Build a self-contained binary (xquic + BoringSSL statically linked, so the installed binary has no non-standard runtime deps) and install it:

bash
# -DMQPROXY_STATIC_XQUIC statically links xquic+BoringSSL; the install prefix is
# baked into the unit ExecStart at *configure* time, so set it now (not at --install).
cmake -S . -B build \
      -DXQUIC_BUILD_DIR="$PWD/third_party/xquic/build" \
      -DMQPROXY_STATIC_XQUIC=ON -DCMAKE_INSTALL_PREFIX=/usr
cmake --build build --target mqproxy_cli -j
sudo cmake --install build              # → /usr/bin/mqproxy, units, sysusers.d, tmpfiles.d

Create the mqproxy system user and its directories (declared by the bundled sysusers.d/tmpfiles.d):

bash
sudo systemd-sysusers
sudo systemd-tmpfiles --create          # creates /etc/mqproxy (0750 mqproxy:mqproxy)

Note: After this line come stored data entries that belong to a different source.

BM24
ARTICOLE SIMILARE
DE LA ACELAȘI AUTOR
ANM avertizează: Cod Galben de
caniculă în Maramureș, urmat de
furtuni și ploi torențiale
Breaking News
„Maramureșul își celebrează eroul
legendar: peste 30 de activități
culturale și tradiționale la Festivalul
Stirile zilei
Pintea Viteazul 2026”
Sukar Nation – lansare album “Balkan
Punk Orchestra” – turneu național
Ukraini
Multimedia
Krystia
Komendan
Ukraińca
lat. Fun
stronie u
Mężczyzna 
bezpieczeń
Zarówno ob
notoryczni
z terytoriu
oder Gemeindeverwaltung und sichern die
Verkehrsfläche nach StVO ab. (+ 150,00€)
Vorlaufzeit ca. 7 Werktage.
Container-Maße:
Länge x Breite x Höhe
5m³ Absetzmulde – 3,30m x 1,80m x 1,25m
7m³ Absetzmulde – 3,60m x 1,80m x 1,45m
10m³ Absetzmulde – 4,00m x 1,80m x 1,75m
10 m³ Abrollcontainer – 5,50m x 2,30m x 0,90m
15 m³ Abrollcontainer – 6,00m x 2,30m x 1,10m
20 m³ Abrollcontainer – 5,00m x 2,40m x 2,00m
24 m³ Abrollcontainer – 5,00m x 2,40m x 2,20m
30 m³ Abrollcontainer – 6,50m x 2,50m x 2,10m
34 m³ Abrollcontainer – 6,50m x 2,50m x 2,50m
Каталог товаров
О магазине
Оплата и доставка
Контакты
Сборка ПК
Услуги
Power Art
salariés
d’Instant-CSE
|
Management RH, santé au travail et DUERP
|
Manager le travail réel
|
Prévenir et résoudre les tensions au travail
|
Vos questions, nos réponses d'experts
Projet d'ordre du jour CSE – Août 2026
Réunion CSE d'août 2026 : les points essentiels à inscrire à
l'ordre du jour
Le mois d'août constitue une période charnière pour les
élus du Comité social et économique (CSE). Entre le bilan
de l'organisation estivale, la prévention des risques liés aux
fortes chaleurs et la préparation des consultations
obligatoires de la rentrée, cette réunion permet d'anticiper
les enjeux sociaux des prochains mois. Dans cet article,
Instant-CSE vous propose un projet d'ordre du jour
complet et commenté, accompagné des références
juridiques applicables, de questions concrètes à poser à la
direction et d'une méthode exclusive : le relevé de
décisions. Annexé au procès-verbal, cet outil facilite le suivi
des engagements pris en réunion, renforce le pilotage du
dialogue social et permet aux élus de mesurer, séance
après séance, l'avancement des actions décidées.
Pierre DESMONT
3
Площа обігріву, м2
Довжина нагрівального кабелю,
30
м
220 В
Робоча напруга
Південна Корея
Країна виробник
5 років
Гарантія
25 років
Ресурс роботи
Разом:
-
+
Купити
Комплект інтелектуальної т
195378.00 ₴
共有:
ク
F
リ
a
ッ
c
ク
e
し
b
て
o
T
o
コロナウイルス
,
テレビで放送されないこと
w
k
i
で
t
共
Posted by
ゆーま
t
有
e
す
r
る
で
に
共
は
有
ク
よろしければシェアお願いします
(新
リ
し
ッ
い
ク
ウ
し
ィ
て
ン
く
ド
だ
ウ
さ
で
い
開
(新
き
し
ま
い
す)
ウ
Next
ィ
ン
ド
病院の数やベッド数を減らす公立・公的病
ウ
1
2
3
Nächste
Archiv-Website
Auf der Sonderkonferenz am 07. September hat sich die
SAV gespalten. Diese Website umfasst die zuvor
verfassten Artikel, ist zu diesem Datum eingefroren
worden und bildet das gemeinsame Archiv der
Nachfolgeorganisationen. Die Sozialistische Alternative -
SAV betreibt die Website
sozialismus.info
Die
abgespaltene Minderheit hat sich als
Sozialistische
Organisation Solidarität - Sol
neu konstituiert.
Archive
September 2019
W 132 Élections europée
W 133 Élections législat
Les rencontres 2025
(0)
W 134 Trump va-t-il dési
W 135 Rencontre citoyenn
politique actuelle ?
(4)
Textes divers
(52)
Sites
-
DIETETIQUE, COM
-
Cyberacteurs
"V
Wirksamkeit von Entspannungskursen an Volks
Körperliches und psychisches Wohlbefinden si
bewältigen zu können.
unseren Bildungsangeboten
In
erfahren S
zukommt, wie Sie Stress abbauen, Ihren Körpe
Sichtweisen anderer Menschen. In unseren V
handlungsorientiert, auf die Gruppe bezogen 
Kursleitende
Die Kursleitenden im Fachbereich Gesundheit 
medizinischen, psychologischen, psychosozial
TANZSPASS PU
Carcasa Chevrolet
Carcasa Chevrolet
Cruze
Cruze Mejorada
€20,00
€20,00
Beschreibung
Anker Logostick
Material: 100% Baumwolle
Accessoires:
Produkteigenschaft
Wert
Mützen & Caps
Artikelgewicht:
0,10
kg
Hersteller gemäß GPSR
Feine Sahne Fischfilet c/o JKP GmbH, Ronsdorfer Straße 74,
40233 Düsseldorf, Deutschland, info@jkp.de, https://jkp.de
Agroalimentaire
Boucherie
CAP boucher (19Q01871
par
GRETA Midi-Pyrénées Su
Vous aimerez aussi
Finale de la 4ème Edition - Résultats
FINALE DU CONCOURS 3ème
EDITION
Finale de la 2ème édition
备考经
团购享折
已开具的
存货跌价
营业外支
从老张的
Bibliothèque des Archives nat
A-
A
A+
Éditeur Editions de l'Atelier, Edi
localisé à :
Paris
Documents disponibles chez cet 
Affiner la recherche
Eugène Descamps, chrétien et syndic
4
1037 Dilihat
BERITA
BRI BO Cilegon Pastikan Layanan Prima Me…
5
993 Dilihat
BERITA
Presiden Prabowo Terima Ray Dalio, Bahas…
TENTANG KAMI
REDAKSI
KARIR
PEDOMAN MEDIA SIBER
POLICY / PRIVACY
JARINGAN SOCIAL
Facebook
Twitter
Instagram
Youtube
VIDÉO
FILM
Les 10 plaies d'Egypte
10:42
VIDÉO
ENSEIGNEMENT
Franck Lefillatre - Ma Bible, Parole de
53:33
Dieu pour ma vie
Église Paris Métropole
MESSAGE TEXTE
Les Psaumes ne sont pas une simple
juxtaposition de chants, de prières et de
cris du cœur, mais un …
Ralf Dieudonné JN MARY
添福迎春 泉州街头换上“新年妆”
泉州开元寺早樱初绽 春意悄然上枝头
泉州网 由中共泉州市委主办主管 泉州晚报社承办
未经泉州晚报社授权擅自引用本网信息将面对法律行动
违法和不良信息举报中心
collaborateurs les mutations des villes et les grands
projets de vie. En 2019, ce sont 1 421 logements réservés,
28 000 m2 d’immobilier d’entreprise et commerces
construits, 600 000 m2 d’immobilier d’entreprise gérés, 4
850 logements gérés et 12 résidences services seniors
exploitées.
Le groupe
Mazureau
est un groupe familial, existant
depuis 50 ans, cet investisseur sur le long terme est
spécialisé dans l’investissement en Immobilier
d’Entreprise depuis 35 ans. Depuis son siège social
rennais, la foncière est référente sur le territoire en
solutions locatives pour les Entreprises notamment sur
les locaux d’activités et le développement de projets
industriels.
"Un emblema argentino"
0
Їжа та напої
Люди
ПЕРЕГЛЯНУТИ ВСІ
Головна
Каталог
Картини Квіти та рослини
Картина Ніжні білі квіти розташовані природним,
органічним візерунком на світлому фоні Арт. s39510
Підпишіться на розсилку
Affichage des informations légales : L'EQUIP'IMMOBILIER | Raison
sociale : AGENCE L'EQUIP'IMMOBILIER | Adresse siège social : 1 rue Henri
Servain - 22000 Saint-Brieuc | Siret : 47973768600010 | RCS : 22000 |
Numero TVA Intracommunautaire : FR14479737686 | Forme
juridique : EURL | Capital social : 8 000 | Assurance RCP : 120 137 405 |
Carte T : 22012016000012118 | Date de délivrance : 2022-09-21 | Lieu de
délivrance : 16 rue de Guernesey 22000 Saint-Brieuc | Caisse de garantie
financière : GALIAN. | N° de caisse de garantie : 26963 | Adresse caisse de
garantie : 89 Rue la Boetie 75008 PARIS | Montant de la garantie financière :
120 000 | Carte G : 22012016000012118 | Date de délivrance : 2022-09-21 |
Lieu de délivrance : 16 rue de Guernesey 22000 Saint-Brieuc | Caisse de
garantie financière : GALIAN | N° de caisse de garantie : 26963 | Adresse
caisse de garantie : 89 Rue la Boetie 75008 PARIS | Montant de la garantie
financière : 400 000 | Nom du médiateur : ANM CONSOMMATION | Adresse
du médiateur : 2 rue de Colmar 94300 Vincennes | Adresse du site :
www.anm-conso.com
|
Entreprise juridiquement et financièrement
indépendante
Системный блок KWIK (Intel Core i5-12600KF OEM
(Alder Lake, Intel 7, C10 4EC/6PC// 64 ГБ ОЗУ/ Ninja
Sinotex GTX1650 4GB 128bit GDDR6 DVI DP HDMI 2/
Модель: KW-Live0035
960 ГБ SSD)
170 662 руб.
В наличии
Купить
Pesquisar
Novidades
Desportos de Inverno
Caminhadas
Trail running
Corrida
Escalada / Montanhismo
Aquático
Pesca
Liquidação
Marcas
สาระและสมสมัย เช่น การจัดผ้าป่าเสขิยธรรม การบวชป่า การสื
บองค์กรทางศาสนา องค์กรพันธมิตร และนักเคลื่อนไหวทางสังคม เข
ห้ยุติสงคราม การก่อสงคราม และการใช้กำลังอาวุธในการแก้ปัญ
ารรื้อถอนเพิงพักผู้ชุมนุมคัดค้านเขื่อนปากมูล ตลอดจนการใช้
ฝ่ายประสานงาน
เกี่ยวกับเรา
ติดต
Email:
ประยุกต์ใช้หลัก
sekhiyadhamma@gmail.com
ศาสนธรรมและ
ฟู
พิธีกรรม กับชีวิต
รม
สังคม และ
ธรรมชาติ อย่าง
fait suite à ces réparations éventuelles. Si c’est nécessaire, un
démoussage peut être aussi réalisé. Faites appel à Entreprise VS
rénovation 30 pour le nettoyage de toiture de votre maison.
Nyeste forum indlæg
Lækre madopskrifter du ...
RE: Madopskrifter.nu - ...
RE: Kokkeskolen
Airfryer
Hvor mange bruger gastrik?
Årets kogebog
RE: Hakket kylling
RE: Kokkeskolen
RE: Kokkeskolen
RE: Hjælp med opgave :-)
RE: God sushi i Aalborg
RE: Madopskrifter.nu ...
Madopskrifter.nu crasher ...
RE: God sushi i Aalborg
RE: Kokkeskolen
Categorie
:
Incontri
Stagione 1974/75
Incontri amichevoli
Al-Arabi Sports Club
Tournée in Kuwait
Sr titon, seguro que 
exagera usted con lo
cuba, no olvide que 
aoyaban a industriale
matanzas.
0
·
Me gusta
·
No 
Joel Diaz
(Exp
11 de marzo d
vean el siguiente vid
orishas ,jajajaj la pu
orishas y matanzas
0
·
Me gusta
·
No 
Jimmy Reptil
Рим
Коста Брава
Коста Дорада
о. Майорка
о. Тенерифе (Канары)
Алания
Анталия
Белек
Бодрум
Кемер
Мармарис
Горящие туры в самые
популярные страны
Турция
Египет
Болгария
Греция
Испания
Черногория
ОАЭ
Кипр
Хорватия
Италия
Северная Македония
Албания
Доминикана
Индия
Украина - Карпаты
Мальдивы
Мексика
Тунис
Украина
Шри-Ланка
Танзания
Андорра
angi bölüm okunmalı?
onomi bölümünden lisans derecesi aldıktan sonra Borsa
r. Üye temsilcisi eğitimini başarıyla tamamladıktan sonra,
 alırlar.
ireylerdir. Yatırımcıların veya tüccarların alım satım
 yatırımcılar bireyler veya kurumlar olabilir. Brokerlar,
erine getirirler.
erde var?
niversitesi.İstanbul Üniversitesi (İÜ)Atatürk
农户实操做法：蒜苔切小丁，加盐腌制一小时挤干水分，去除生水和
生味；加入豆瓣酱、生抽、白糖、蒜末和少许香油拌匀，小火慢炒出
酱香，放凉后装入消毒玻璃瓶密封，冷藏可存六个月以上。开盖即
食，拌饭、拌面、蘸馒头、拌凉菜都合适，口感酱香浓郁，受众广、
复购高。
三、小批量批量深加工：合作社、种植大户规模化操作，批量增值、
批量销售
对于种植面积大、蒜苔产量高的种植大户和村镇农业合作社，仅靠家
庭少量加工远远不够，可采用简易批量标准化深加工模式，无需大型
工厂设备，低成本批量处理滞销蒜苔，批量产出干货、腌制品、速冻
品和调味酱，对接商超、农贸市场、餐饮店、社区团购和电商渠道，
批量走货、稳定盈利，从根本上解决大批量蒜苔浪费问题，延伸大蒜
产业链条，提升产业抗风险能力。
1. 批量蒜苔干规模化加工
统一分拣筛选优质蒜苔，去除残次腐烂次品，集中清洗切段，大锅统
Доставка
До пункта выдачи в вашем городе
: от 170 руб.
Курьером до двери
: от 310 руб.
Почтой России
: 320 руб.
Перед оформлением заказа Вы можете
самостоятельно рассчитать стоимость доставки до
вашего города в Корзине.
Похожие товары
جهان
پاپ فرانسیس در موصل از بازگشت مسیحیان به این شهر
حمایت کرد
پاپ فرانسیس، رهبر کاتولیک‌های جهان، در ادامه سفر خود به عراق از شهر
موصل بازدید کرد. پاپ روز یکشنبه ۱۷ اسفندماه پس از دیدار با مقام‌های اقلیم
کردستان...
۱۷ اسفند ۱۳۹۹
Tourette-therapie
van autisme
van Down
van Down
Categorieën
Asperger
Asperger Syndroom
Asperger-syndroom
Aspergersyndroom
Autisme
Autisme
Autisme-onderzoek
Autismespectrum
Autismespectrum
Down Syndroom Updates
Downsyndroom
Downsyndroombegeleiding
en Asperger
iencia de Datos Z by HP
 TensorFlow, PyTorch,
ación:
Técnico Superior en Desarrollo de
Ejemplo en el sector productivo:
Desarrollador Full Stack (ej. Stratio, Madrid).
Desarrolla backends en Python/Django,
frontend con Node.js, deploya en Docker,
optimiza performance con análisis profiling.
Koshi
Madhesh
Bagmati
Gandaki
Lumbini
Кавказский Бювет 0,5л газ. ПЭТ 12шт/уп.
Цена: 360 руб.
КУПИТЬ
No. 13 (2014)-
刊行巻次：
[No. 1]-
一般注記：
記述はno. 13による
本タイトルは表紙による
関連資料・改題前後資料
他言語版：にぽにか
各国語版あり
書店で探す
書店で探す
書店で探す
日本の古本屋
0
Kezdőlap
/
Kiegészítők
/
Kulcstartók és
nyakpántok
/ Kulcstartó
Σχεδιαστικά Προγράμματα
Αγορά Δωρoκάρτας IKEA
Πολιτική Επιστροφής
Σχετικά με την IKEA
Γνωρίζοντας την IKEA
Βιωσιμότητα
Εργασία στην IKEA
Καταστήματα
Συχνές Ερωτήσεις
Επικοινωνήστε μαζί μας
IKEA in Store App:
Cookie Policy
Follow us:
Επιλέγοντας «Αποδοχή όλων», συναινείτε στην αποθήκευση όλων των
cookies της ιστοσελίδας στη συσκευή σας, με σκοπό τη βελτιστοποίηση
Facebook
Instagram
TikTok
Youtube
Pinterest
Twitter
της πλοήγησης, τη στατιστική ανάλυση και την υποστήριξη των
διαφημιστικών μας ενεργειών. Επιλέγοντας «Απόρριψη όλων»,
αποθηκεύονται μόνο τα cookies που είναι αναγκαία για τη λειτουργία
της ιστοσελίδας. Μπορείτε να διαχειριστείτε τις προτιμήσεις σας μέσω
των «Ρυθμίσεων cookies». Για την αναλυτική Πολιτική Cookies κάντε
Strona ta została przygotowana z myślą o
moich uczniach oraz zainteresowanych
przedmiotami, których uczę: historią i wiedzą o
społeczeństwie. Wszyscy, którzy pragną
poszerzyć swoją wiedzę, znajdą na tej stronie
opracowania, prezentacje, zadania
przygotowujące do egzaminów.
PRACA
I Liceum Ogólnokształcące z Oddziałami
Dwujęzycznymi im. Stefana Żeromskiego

Configure and enable an instance

Drop a per-instance config and lock it down (the service reads it as user mqproxy):

bash
sudoedit /etc/mqproxy/edge1.conf        # see the Configuration File page
sudo chown mqproxy:mqproxy /etc/mqproxy/edge1.conf
sudo chmod 0600 /etc/mqproxy/edge1.conf # 0600 keeps the token-permission warning quiet

Enable and start the instance — the part after @ is the config basename:

bash
sudo systemctl enable --now mqproxy-server@edge1     # → /etc/mqproxy/edge1.conf
journalctl -u mqproxy-server@edge1 -f                # logs

The client side uses mqproxy-client@<name> the same way (/etc/mqproxy/<name>.conf).

Notes

  • qlog: to capture xquic qlog, set [Log] QLog = /var/log/mqproxy in the config. The unit's LogsDirectory= creates /var/log/mqproxy; ProtectSystem=strict blocks writing qlog anywhere else (except PrivateTmp). qlog stays off unless QLog is set.
  • Privileged ports: the default 4433 needs no capabilities. To listen on a port below 1024, add AmbientCapabilities=CAP_NET_BIND_SERVICE via sudo systemctl edit mqproxy-server@edge1.
  • TLS cert: set [TLS] Cert/Key to paths the service can read (e.g. under /etc/mqproxy); the built-in test cert is not present in a packaged install.

See Configuration File for the full INI reference.